A rusty six-story steel structure surrounded by tin-sheet huts stands on a prime plot overlooking one of Mumbai’s largest open spaces of greenery: The horse-racing track in the city’s plush Mahalaxmi area. What was to be a soaring luxury skyscraper from DB Realty Ltd. has been languishing for more than five years, with the developer’s website still claiming that the project will be launched soon.
It’s a familiar scene across India’s cities, where thousands of idle construction sites offer testament to byzantine approvals processes and debt-laden developers’ inability to finance projects to completion. It is also an opportunity too big to pass up for moneyed-up investors such as KKR & Co.
Such buyers are flocking to India, lured by the prospect of acquiring property at deep discounts from down-and-out developers. Private-equity investment in India’s real estate sector jumped to the highest since 2008 last year and may almost triple this year, to $8 billion, according to the local unit of property broker JLL.
“With so much debt on the balance sheet of developers, it provides a wonderful opportunity for large players over the next one to two years where distress will be available in the market,” said Mumbai-based Amit Bhagat, chief executive officer at ASK Property Advisors Pvt., which manages $500 million in real estate assets.
Developers’ cash flow from operations has not been sufficient to cover their finance costs since the fiscal year ended 2012, according to a Moody’s Investors Service report. The aggregate cash flow from operations for six developers tracked by Moody’s was at 3 billion rupees (about $44 million) in the fiscal year ended March 2015, dropping from 30 billion rupees in 2011, while total interest costs rose to 36 billion rupees from 29 billion rupees in 2011, the data showed.
The influx of money is reminiscent of a decade ago, when investors lured by India’s economic growth drove property prices to records. Private-equity investment in real estate peaked at $8 billion in 2007 before slumping, data from JLL India show.
Piramal Fund Management, part of the billionaire Piramal family, is among investors setting its sights on the market. The fund is distributing about 150 billion rupees to about 10 developers that are in a position to buy land from, or start developments together with, struggling competitors. Piramal plans to pre-sanction at least 10 billion rupees to each developer allowing them more flexibility in closing deals, Khushru Jijina, the managing director of Piramal Fund Management said in an interview.
Jijina expects yields of as much as 24 percent from buying equity in real estate projects. That’s because prices have fallen about 10 percent to 15 percent across the country over the past couple of years.
“The market timing is opportune to underwrite equity risk,” Jijina said in an interview. “The flood of money that came in 2006 was when pricing was at its peak. In 2016 prices have bottomed out.”

Projects Delayed
Project delays are endemic in India, where developments often get hung up for years by red tape. Some projects have been languishing for more than eight years, according to Liases Foras, a real estate research firm.

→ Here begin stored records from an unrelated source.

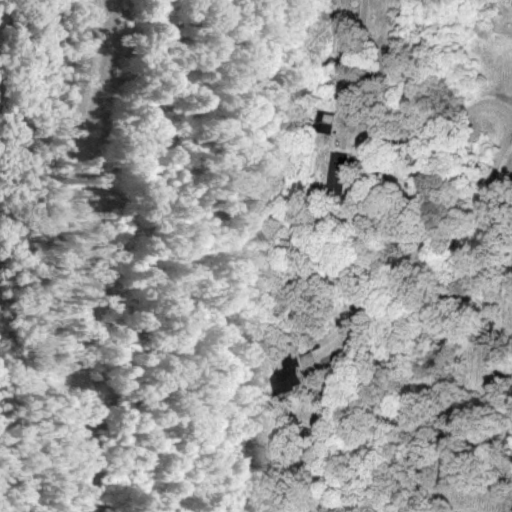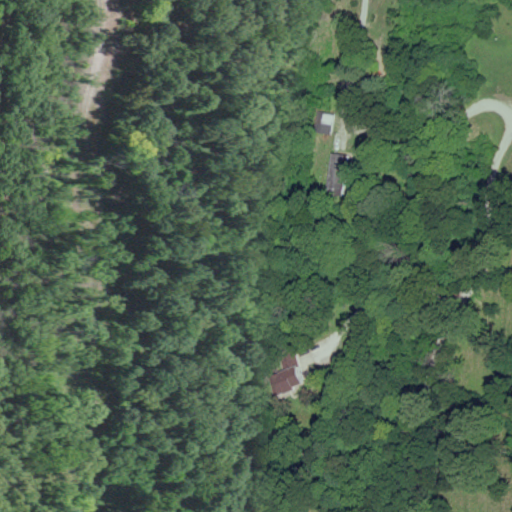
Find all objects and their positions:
building: (321, 121)
road: (435, 131)
building: (337, 173)
road: (98, 255)
road: (380, 296)
road: (453, 307)
building: (287, 374)
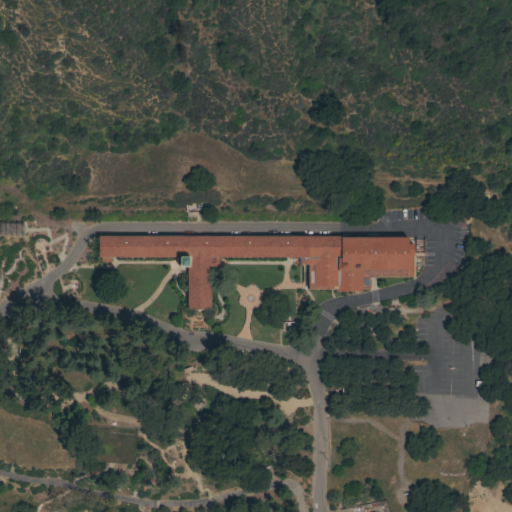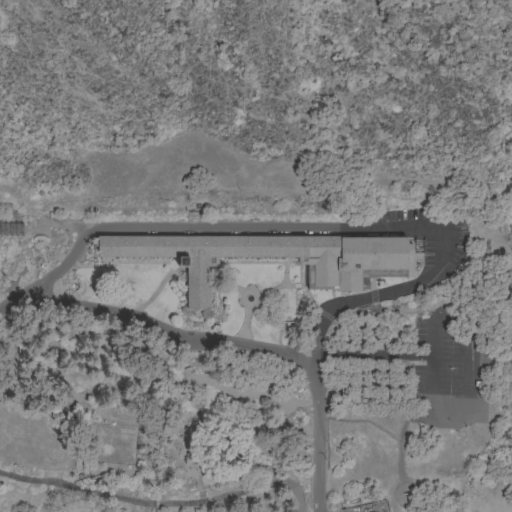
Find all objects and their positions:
road: (282, 229)
building: (266, 258)
building: (271, 258)
road: (168, 331)
road: (314, 408)
road: (158, 502)
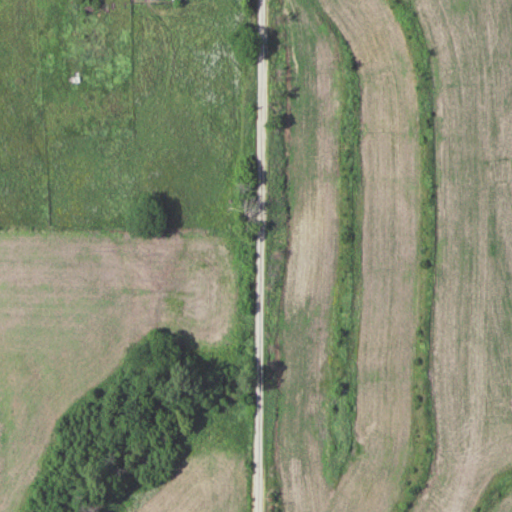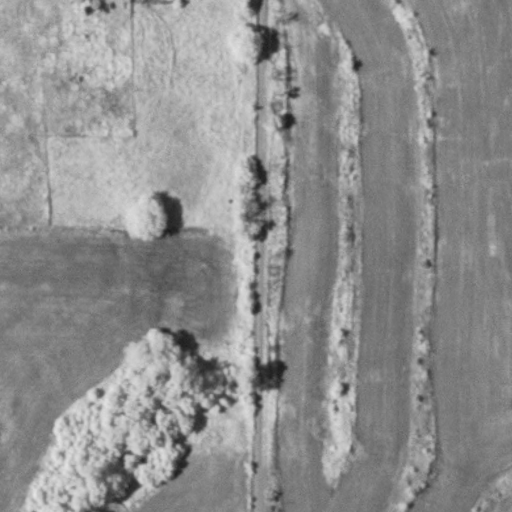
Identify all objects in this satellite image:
road: (263, 256)
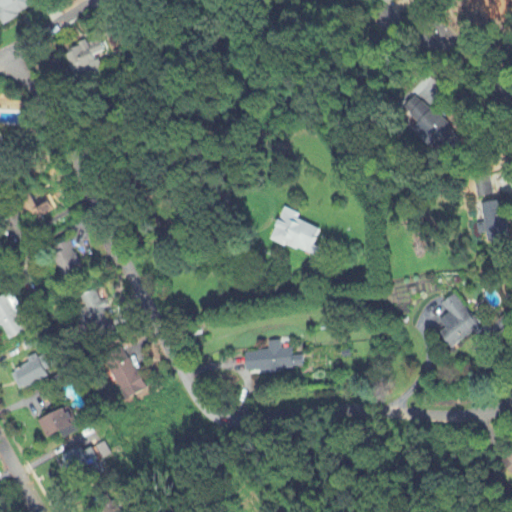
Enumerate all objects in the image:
road: (44, 29)
road: (478, 67)
road: (108, 224)
road: (425, 367)
road: (353, 411)
road: (19, 476)
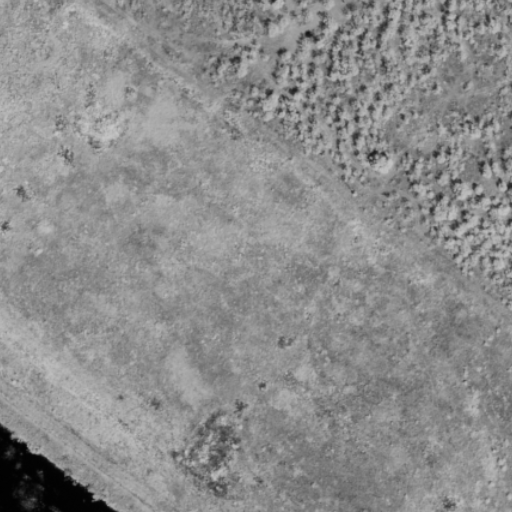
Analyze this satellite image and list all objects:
road: (83, 448)
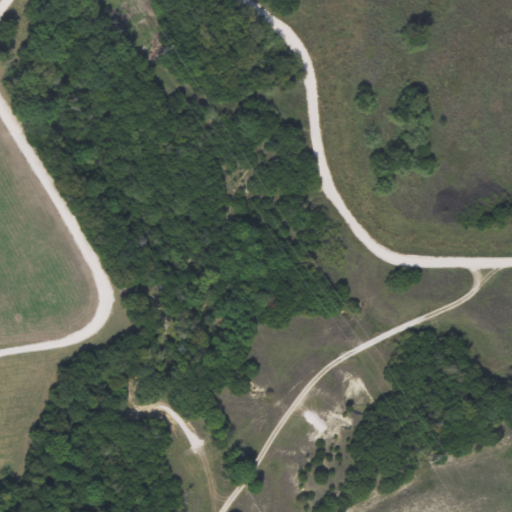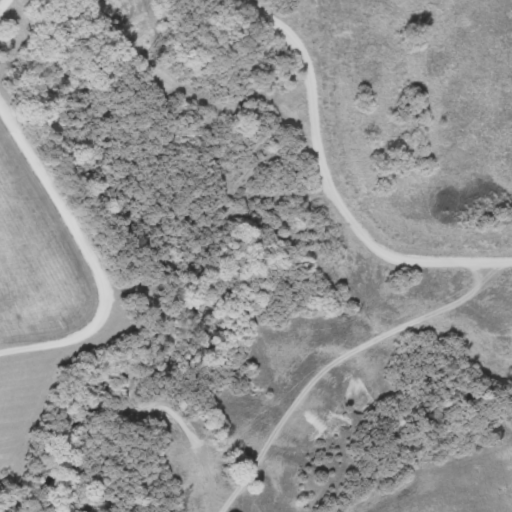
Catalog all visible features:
road: (122, 2)
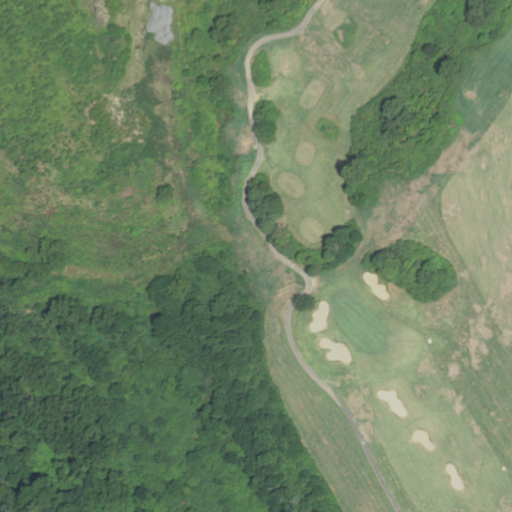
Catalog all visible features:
road: (310, 251)
park: (255, 256)
park: (343, 328)
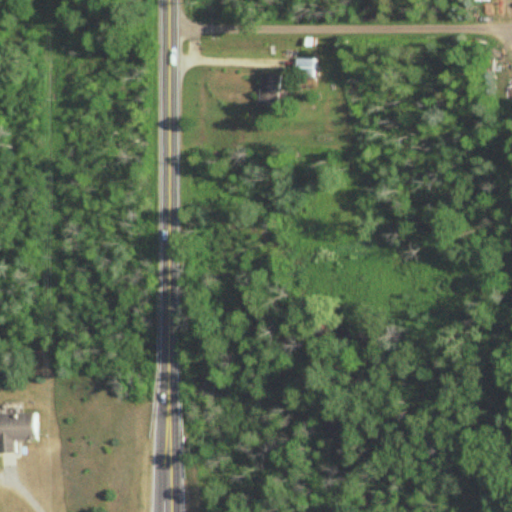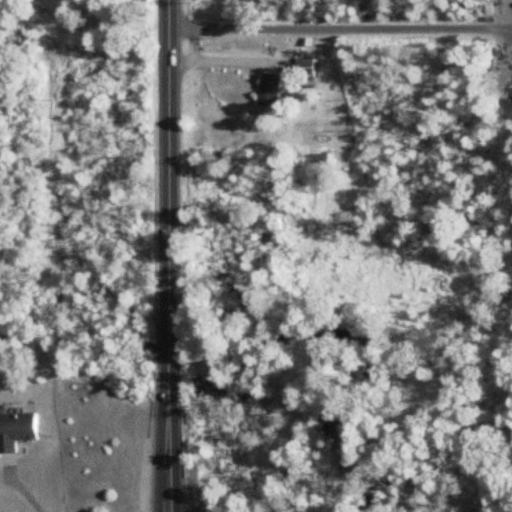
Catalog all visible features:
road: (340, 28)
building: (306, 68)
building: (270, 91)
road: (168, 255)
building: (17, 431)
road: (15, 486)
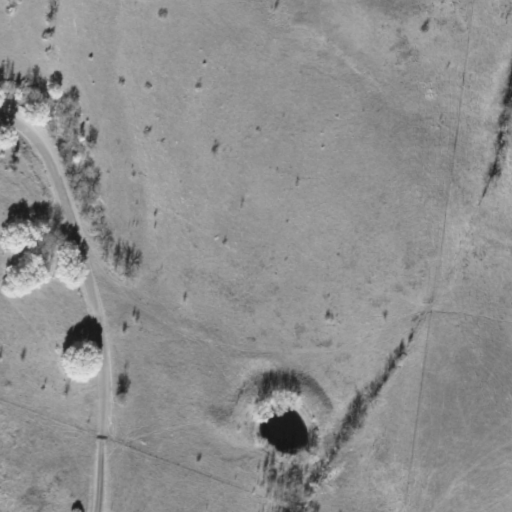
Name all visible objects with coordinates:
road: (92, 295)
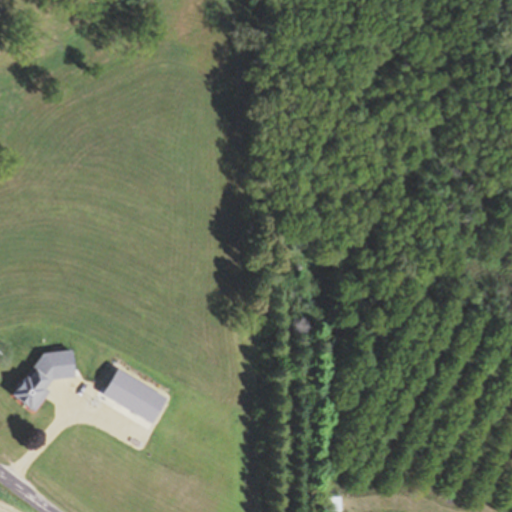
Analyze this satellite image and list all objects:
building: (117, 375)
building: (33, 387)
road: (28, 491)
building: (333, 504)
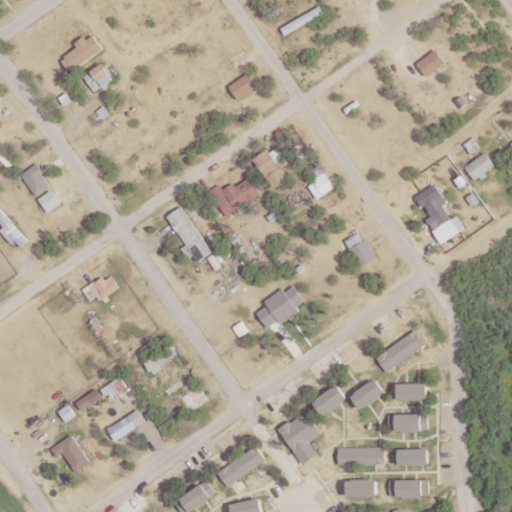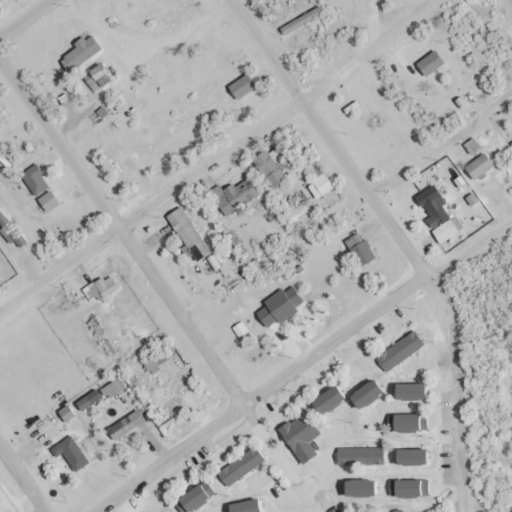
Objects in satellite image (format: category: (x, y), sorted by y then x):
road: (511, 0)
road: (421, 13)
road: (28, 20)
building: (87, 53)
building: (434, 65)
building: (105, 76)
building: (247, 87)
road: (445, 158)
building: (275, 161)
road: (213, 165)
building: (483, 168)
building: (324, 182)
building: (49, 189)
building: (239, 196)
building: (442, 223)
road: (125, 227)
building: (192, 235)
road: (404, 238)
building: (362, 251)
building: (104, 289)
building: (285, 307)
building: (404, 352)
road: (276, 388)
building: (418, 393)
building: (374, 395)
building: (198, 400)
building: (335, 402)
building: (412, 424)
building: (130, 426)
building: (305, 439)
road: (272, 450)
building: (74, 454)
building: (365, 458)
building: (418, 459)
road: (20, 460)
building: (246, 467)
building: (366, 490)
building: (412, 490)
building: (203, 498)
building: (253, 507)
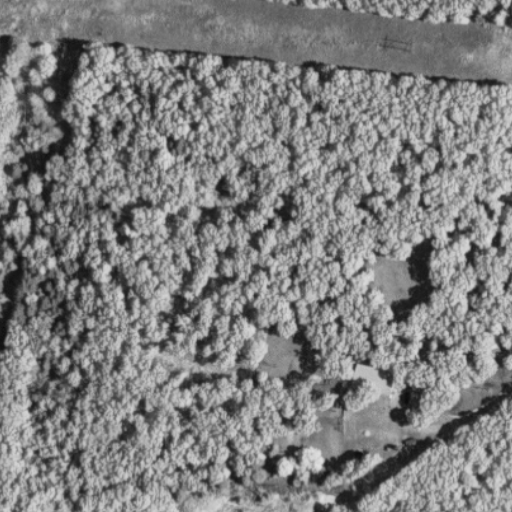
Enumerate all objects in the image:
building: (382, 380)
road: (484, 400)
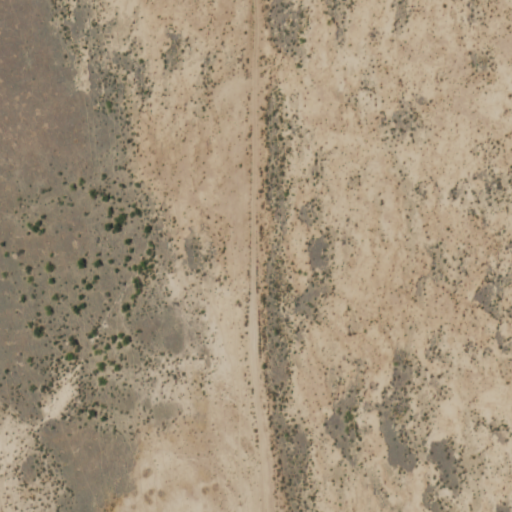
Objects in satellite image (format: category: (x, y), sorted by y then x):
road: (250, 256)
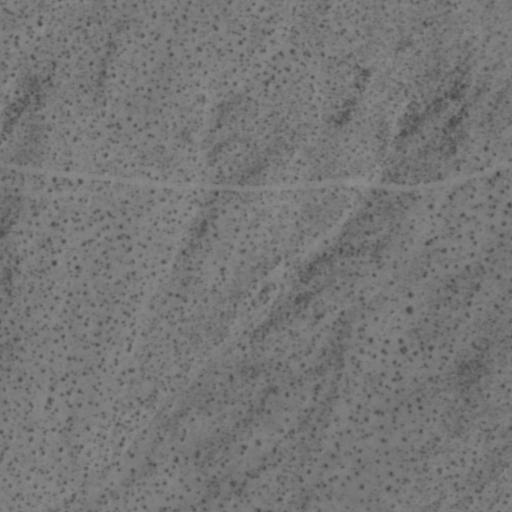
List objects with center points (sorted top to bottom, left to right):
road: (256, 184)
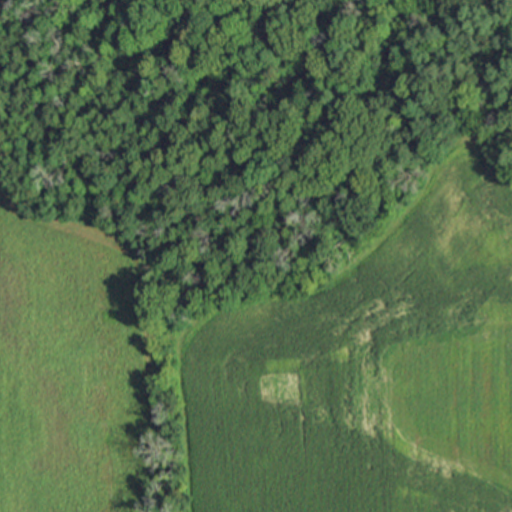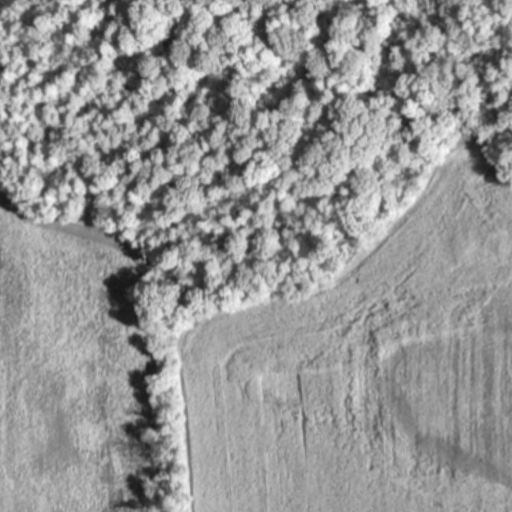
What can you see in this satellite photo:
road: (151, 384)
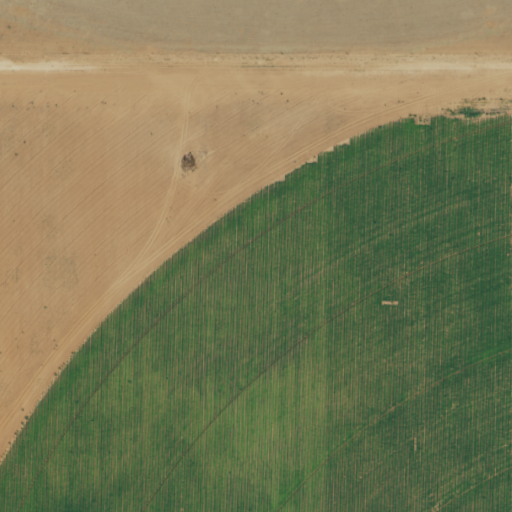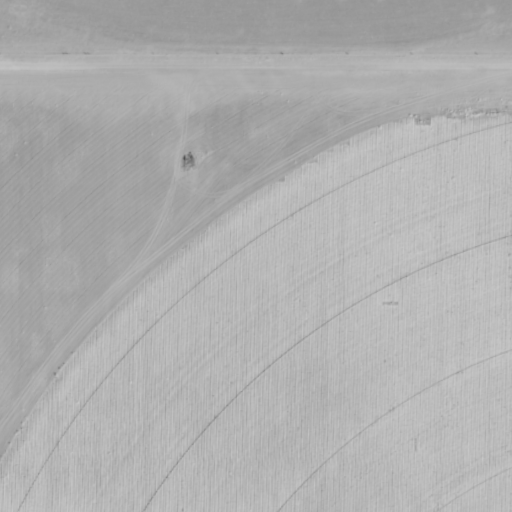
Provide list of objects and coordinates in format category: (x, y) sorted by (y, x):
road: (256, 61)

Developers who have loaded up on debt to finance projects often have to stop building as a result.
DB Realty said changes in building rules has delayed the construction of its ‘Turf View’ project in South Mumbai.
The planned 320-meter tower will be designed by architect Adrian Smith, who has designed the world’s tallest towers including the Burj Khalifa in Dubai and the Kingdom Towers in Jeddah. The tower could yield 80 floors depending on the design, N.M. Gattu, chief financial officer at DB Realty said in an e-mailed response to queries.
The company has now received all necessary approvals and plans to launch the development “soon”, Gattu said.